I tend to find that books with a unique narrative 'voice' lose something when they're adapted. Sure, you can take the best quotes and have characters repeat them or stick it in some voice-over, but you're still going to lose what made the book special in the first place.
With On the Road, there's a rhythm and flow to the words that's hard to replicate in film. The writing is really poetic.
I think a better example is Catch-22. I enjoyed the film. It did a good job of portraying the absurdity of war. It was funny. But it wasn't half as funny as the novel because there's so many ways that Heller plays with language so much via repetition and contradiction, like in the excerpt below.
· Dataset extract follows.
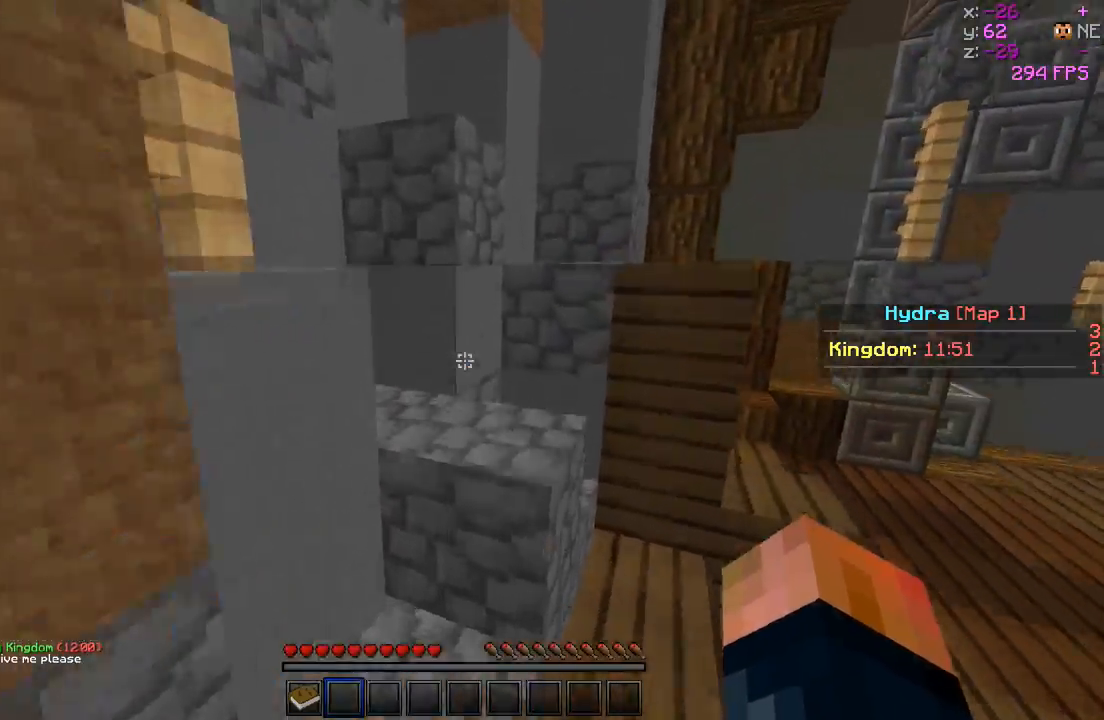
{"keys": ["w"], "events": [[17, "d", "up"], [250, "d", "down"], [500, "d", "up"]]}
'Major Major’s father was a sober God-fearing man whose idea of a good joke was to lie about his age. He was a longlimbed farmer, a God-fearing, freedom-loving, law-abiding rugged individualist who held that federal aid to anyone but farmers was creeping socialism. He advocated thrift and hard work and disapproved of loose women who turned him down. His specialty was alfalfa, and he made a good thing out of not growing any. The government paid him well for every bushel of alfalfa he did not grow. The more alfalfa he did not grow, the more money the government gave him, and he spent every penny he didn’t earn on new land to increase the amount of alfalfa he did not produce. Major Major’s father worked without rest at not growing alfalfa. On long winter evenings he remained indoors and did not mend harness, and he sprang out of bed at the crack of noon every day just to make certain that the chores would not be done. He invested in land wisely and soon was not growing more alfalfa than any other man in the county. Neighbors sought him out for advice on all subjects, for he had made much money and was therefore wise. “As ye sow, so shall ye reap,” he counseled one and all, and everyone said, “Amen.”
Major Major’s father was an outspoken champion of economy in government, provided it did not interfere with the sacred duty of government to pay farmers as much as they could get for all the alfalfa they produced that no one else wanted or for not producing any alfalfa at all. He was a proud and independent man who was opposed to unemployment insurance and never hesitated to whine, whimper, wheedle and extort for as much as he could get from whomever he could.
Whereas something like The Godfather or A Song of Ice and Fire are easily adapted into film/TV because the focus is predominantly on story and not writing style. They aren't written in any kind of special way.
(One Flew Over the Cuckoo's Nest is a great example of an adaptation of a uniquely-written book, but it could only do it by moving a lot of the focus away from Bromden).